So objects the size of galaxies hold themselves together at a stable size. The effect of geometry (Hubble-law distance growth) is not noticeable at that scale.

Personally I never talk about "stretching of spacetime". Or about "stretching of space". I don't think of space as a material. If you use the balloon analogy as a help, ignore the rubber. Pretend the rubber isn't there and that the picture is meant only to illustrate evolving geometry. The galaxies are not moving, they are only all getting farther apart. All existence concentrated on the infinitely thin sphere, no inside or outside, or rubber :biggrin:.

It takes some concentration to think in terms of an evolving geometry (rather than material being deformed stretched/compressed within a fixed geometry). But the concentration gets you closer to what GR is really saying.

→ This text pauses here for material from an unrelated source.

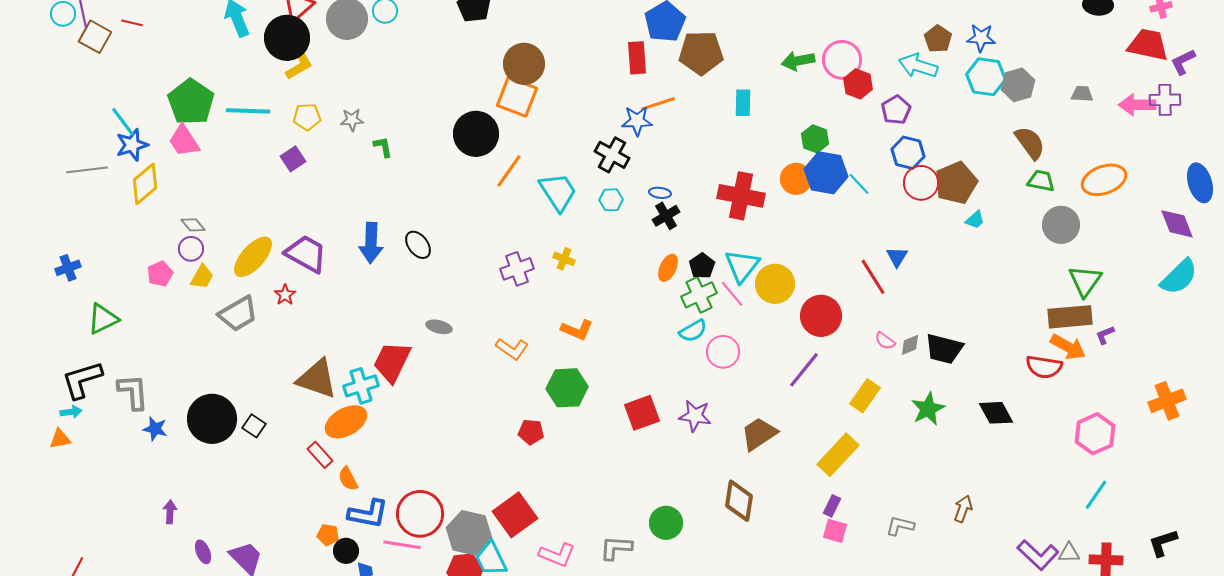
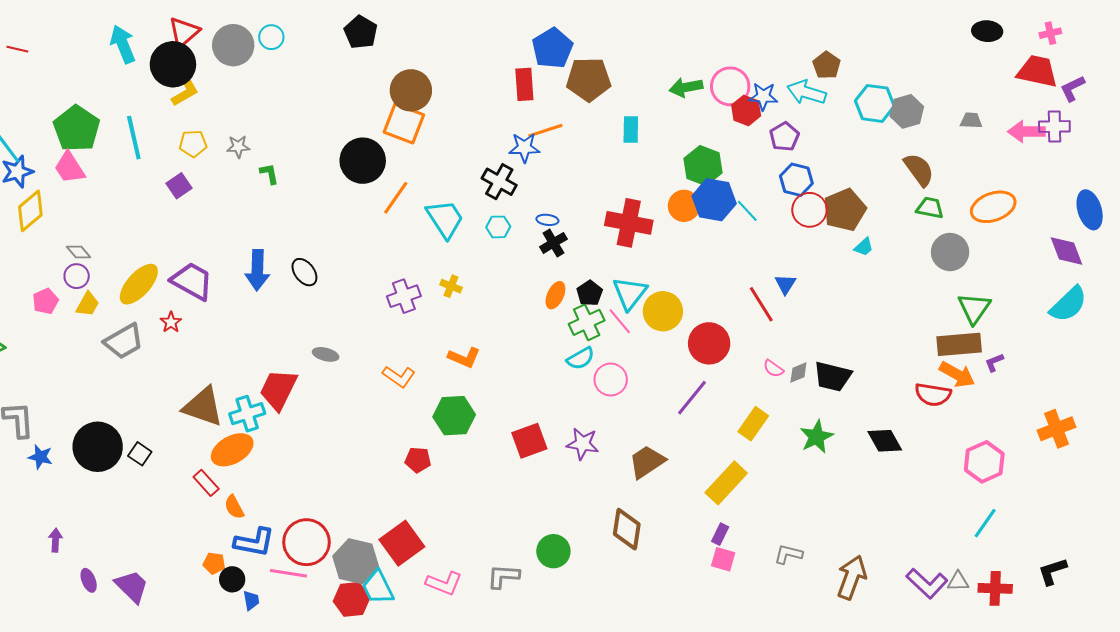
blue star: (981, 38) -> (763, 96), moved
cyan line: (248, 111) -> (134, 138), turned 75
green hexagon: (815, 139) -> (703, 166), size x1.4
brown arrow: (963, 509) -> (852, 577), moved, size x1.6

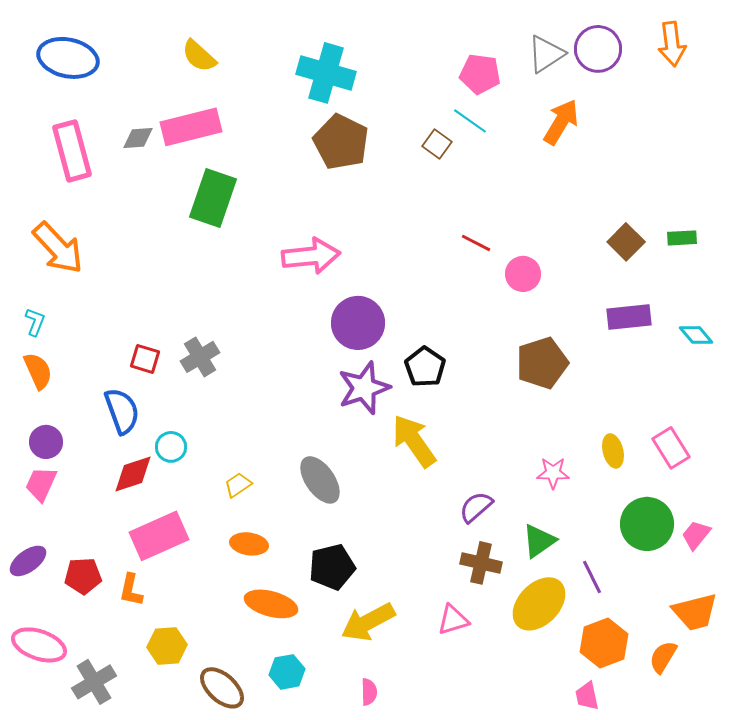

"Dadurch verlieren Zeit und Raum den letzten Rest von physicalische Realität". In other words "it's not a material, don't think of it that way!"
==endquote==
Shockwaves are something that happen to material thought of WITHIN A FIXED GEOMETRY. that's not what we're trying to understand.
GR is about the evolution of geometry itself. It is our theory of geometry (explaining why it is approximately Euclidean in some cases and not in other cases.) Hopefully it will soon be improved on, people are working on a quantum version of geometry theory. But GR where it applies is amazingly accurate in its predictions so one has to take it seriously and accept it as the best we can do so far.

It says please do not persist in using material analogies :biggrin:
Geometry has its own distinctive equation that it evolves according to, and according to which it is influenced by matter.